Face à Charles Leclerc, Lewis Hamilton confirme sa capacité d’adaptation et offre selon Carlos Sainz une leçon dont tous les pilotes de F1 peuvent tirer profit
Lewis Hamilton a accéléré la cadence chez Ferrari. Après une première saison difficile à Maranello, le Britannique a pris l’avantage sur Charles Leclerc au championnat et cette situation n’échappe évidemment pas à Carlos Sainz.
L’ancien pilote Ferrari y voit même une « leçon pour tout le monde ». Hamilton devance Leclerc, mais c’est surtout la manière dont ce duel a évolué avec les nouvelles règles qui interpelle Sainz.

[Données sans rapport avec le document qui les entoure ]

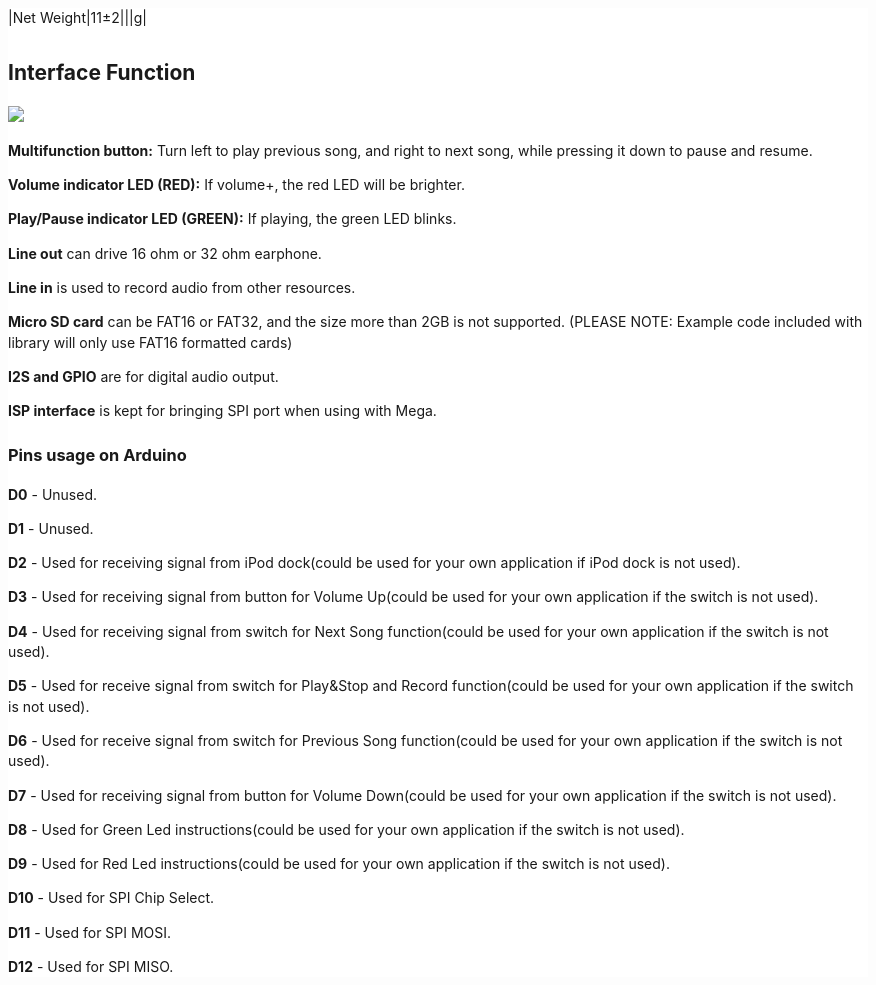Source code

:  |Net Weight|11±2|||g|

## Interface Function ##

![](https://files.seeedstudio.com/wiki/Music_Shield_V1.0/img/MusicShield-hard.jpg)

**Multifunction button:** Turn left to play previous song, and right to next song, while pressing it down to pause and resume.

**Volume indicator LED (RED):** If volume+, the red LED will be brighter.

**Play/Pause indicator LED (GREEN):** If playing, the green LED blinks.

**Line out** can drive 16 ohm or 32 ohm earphone.

**Line in** is used to record audio from other resources.

**Micro SD card** can be FAT16 or FAT32, and the size more than 2GB is not supported. (PLEASE NOTE: Example code included with library will only use FAT16 formatted cards)

**I2S and GPIO** are for digital audio output.

**ISP interface** is kept for bringing SPI port when using with Mega.

### Pins usage on Arduino ###

**D0** - Unused.

**D1** - Unused.

**D2** - Used for receiving signal from iPod dock(could be used for your own application if iPod dock is not used).

**D3** - Used for receiving signal from button for Volume Up(could be used for your own application if the switch is not used).

**D4** - Used for receiving signal from switch for Next Song function(could be used for your own application if the switch is not used).

**D5** - Used for receive signal from switch for Play&Stop and Record function(could be used for your own application if the switch is not used).

**D6** - Used for receive signal from switch for Previous Song function(could be used for your own application if the switch is not used).

**D7** - Used for receiving signal from button for Volume Down(could be used for your own application if the switch is not used).

**D8** - Used for Green Led instructions(could be used for your own application if the switch is not used).

**D9** - Used for Red Led instructions(could be used for your own application if the switch is not used).

**D10** - Used for SPI Chip Select.

**D11** - Used for SPI MOSI.

**D12** - Used for SPI MISO.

Après douze manches, Hamilton possède 28 points d’avance sur Leclerc au classement des pilotes. Une situation assez différente de celle observée en 2025, lorsque le Monégasque avait largement pris le dessus sur son nouveau coéquipier.

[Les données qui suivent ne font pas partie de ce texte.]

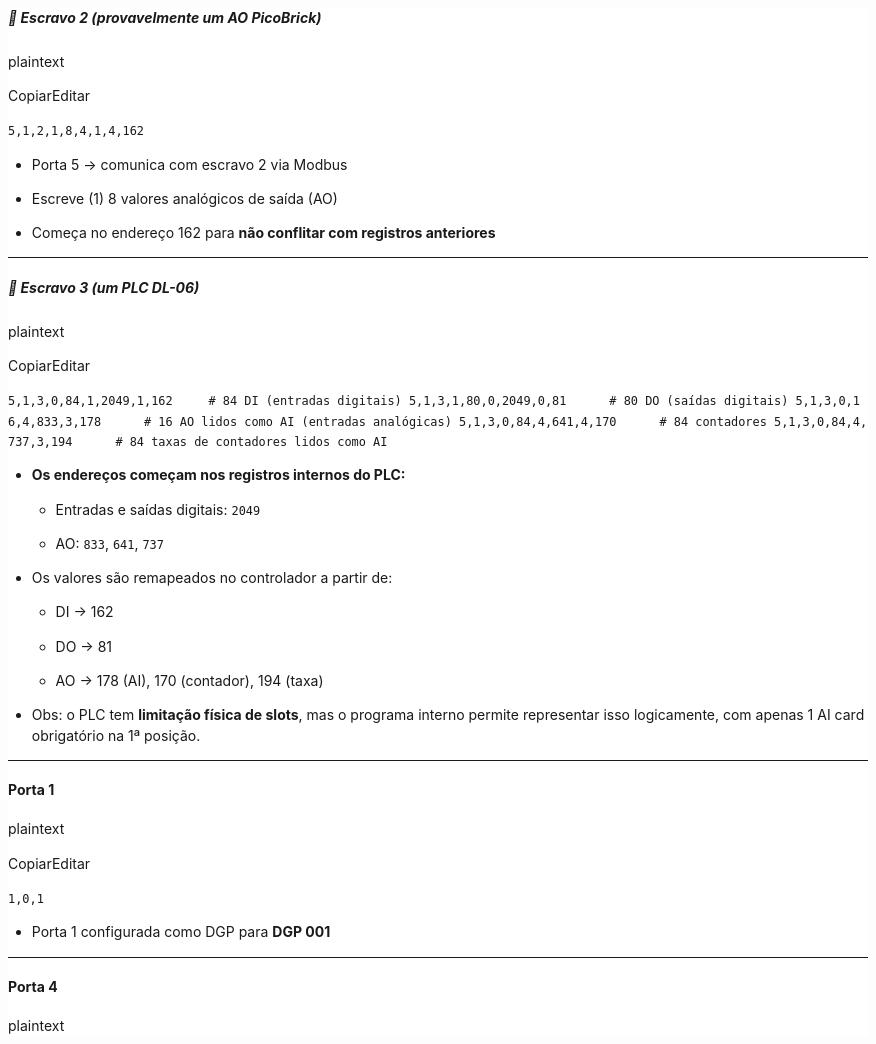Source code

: ##### 📌 Escravo 2 (provavelmente um AO PicoBrick)

plaintext

CopiarEditar

`5,1,2,1,8,4,1,4,162`

- Porta 5 → comunica com escravo 2 via Modbus
    
- Escreve (1) 8 valores analógicos de saída (AO)
    
- Começa no endereço 162 para **não conflitar com registros anteriores**
    

---

##### 📌 Escravo 3 (um PLC DL-06)

plaintext

CopiarEditar

`5,1,3,0,84,1,2049,1,162     # 84 DI (entradas digitais) 5,1,3,1,80,0,2049,0,81      # 80 DO (saídas digitais) 5,1,3,0,16,4,833,3,178      # 16 AO lidos como AI (entradas analógicas) 5,1,3,0,84,4,641,4,170      # 84 contadores 5,1,3,0,84,4,737,3,194      # 84 taxas de contadores lidos como AI`

- **Os endereços começam nos registros internos do PLC:**
    
    - Entradas e saídas digitais: `2049`
        
    - AO: `833`, `641`, `737`
        
- Os valores são remapeados no controlador a partir de:
    
    - DI → 162
        
    - DO → 81
        
    - AO → 178 (AI), 170 (contador), 194 (taxa)
        
- Obs: o PLC tem **limitação física de slots**, mas o programa interno permite representar isso logicamente, com apenas 1 AI card obrigatório na 1ª posição.
    

---

#### **Porta 1**

plaintext

CopiarEditar

`1,0,1`

- Porta 1 configurada como DGP para **DGP 001**
    

---

#### **Porta 4**

plaintext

Les monoplaces 2026 ont profondément modifié les sensations au volant et la manière d’exploiter leur potentiel. Or, lorsqu’une nouvelle génération de voitures arrive, certains pilotes trouvent rapidement leurs marques tandis que d’autres doivent revoir leurs habitudes.
« C’est impressionnant de voir à quel point les performances entre équipiers ont varié », explique Sainz, selon Motorsport. Hamilton et Leclerc ne sont d’ailleurs pas les seuls concernés. Kimi Antonelli a pris l’ascendant sur George Russell chez Mercedes, tandis que Max Verstappen ne possède plus la même marge sur le deuxième pilote Red Bull, en l’occurrence Isack Hadjar.
L’Espagnol estime qu’une voiture peut naturellement correspondre au style d’un pilote. Dans ce cas, la performance vient parfois très vite. Mais lorsque la monoplace ne réagit pas comme le pilote le souhaite, il faut être capable de changer. « Une voiture peut vous convenir très bien, ou ne pas être exactement ce que vous voulez, mais tôt ou tard, il faut s’adapter », résume-t-il.
Cette capacité prend encore plus d’importance avec les changements techniques de 2026. Les repères accumulés pendant plusieurs années ne sont plus forcément aussi utiles. Hamilton en sait quelque chose. Son adaptation à Ferrari avait été compliquée en 2025. Il avait terminé la saison derrière Leclerc et avait régulièrement semblé moins à l’aise que le Monégasque avec la monoplace italienne. Quelques mois plus tard, la situation s’est inversée.
Cela ne signifie pas que Leclerc serait devenu moins bon. Simplement, Hamilton semble avoir mieux trouvé ses marques avec cette nouvelle génération de Ferrari.